Paul Krueger will present his FPO "Metacognition: toward a computational framework for improving our minds" on Wednesday, January 18, 2023 at 2:00 PM in CS 402.

Location: CS 402

The members of Paul’s committee are as follows:
Examiners: Tom Griffiths (Adviser), Jonathan Cohen, Ryan Adams
Readers: Karthik Narasimhan, Nathaniel Daw

A copy of his thesis will be available upon request.  Please email gradinfo@cs.princeton.edu if you would like a copy of the thesis.
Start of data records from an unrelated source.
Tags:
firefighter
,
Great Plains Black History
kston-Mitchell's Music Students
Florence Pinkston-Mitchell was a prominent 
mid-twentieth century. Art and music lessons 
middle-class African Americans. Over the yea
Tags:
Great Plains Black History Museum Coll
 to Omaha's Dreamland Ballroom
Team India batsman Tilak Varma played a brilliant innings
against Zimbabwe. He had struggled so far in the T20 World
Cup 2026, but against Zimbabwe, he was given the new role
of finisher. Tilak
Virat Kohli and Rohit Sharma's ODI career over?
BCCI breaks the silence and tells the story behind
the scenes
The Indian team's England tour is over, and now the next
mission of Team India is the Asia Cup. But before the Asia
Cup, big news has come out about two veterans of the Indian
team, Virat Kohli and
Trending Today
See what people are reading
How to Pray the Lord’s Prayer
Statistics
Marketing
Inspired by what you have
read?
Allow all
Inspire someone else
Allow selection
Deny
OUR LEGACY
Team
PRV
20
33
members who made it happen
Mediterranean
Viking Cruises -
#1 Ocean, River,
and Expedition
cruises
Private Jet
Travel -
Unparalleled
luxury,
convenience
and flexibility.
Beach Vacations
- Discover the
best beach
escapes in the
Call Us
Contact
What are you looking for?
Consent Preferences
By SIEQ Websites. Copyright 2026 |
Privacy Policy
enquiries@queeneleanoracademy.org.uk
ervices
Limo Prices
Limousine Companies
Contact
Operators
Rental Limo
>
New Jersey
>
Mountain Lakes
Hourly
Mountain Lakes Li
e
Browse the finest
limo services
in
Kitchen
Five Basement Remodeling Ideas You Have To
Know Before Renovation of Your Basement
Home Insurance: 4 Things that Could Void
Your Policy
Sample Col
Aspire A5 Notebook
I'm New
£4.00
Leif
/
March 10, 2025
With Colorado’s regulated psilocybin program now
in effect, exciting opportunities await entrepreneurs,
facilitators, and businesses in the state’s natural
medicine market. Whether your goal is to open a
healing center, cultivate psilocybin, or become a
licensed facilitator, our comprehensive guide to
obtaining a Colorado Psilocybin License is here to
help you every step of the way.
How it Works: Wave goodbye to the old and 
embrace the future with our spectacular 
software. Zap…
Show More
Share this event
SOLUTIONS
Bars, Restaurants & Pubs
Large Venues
Everyone is invited to attend his talk.

Abstract follows below:

In this dissertation I will show how reinforcement learning (RL) can be applied to the inner workings of cognition. The usual application of RL is to understand human behavior or build intelligent machines interacting in the external world. The same RL formalism can be inverted onto cognitive processes themselves, resulting in a normative account of how to explore and select mental computations, referred to as metacognitive RL. This framework can 1) be used to generate observable behavioral predictions, 2) provide a resource-rational benchmark for both assessing and improving cognition, and 3) motivate cognitive process models based on interacting RL systems. The formalism of metacognitive RL rests on meta-level Markov Decision Processes (meta-MDPs), which provide a general-purpose computational framework that can also make task-specific predictions.

The first study applies the resource-rational framework to risky choice resulting in the identification of heuristics and accurate predictions about how people adapt their use of heuristics. The second study uses the same metacognitive RL framework to predict which structures of the environment will enhance metacognitive learning in humans during a planning task. In the third study, rather than manipulate the decision environment—which is often infeasible to do in the real-world—the metacognitive RL framework is used to produce feedback in the form of pseudorewards, resulting in faster metacognitive learning in a related planning task. Next, a new cooperative RL architecture is proposed. This approach also uses pseudorewards to promote learning, but rather than generate the pseudorewards from a computational model, it is proposed that they may be produced internally by a distinct RL system. The successful application of the metacognitive RL framework to understand and improve cognitive function depends critically on developing machine learning methods to solve these problems. In the final chapter, I briefly explore the application of a recently proposed machine learning method for solving meta-MDPs.